Every line of the data below is to be written out again exactly.

- - -

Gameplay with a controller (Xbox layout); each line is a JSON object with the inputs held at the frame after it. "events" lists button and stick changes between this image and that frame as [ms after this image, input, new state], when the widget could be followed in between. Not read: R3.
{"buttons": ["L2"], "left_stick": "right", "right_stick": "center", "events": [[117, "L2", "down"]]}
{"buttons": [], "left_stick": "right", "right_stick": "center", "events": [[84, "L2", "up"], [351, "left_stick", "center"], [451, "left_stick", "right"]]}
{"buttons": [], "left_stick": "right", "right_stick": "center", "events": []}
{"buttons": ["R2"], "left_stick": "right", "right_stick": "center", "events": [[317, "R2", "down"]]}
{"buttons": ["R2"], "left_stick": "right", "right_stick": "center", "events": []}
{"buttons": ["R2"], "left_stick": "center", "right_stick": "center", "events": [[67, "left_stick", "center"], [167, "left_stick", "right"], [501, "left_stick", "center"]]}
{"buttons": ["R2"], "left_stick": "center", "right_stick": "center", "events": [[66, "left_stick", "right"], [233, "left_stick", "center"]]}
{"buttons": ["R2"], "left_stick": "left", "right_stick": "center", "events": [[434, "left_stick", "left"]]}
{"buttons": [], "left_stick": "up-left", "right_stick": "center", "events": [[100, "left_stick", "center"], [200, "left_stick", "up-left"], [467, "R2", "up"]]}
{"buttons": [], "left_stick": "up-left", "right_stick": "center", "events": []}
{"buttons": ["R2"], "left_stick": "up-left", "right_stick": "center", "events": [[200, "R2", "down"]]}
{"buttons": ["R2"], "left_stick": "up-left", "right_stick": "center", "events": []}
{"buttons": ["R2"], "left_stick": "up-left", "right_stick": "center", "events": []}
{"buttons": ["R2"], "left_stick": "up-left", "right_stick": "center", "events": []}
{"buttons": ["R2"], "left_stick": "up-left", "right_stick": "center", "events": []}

- - -

### Output of the task
Gameplay with a controller (Xbox layout); each line is a JSON object with the inputs held at the frame after it. "events" lists button and stick changes between this image and that frame as [ms after this image, input, new state], when the widget could be followed in between. Not read: R3.
{"buttons": ["L2"], "left_stick": "right", "right_stick": "center", "events": [[117, "L2", "down"]]}
{"buttons": [], "left_stick": "right", "right_stick": "center", "events": [[84, "L2", "up"], [351, "left_stick", "center"], [451, "left_stick", "right"]]}
{"buttons": [], "left_stick": "right", "right_stick": "center", "events": []}
{"buttons": ["R2"], "left_stick": "right", "right_stick": "center", "events": [[317, "R2", "down"]]}
{"buttons": ["R2"], "left_stick": "right", "right_stick": "center", "events": []}
{"buttons": ["R2"], "left_stick": "center", "right_stick": "center", "events": [[67, "left_stick", "center"], [167, "left_stick", "right"], [501, "left_stick", "center"]]}
{"buttons": ["R2"], "left_stick": "center", "right_stick": "center", "events": [[66, "left_stick", "right"], [233, "left_stick", "center"]]}
{"buttons": ["R2"], "left_stick": "left", "right_stick": "center", "events": [[434, "left_stick", "left"]]}
{"buttons": [], "left_stick": "up-left", "right_stick": "center", "events": [[100, "left_stick", "center"], [200, "left_stick", "up-left"], [467, "R2", "up"]]}
{"buttons": [], "left_stick": "up-left", "right_stick": "center", "events": []}
{"buttons": ["R2"], "left_stick": "up-left", "right_stick": "center", "events": [[200, "R2", "down"]]}
{"buttons": ["R2"], "left_stick": "up-left", "right_stick": "center", "events": []}
{"buttons": ["R2"], "left_stick": "up-left", "right_stick": "center", "events": []}
{"buttons": ["R2"], "left_stick": "up-left", "right_stick": "center", "events": []}
{"buttons": ["R2"], "left_stick": "up-left", "right_stick": "center", "events": []}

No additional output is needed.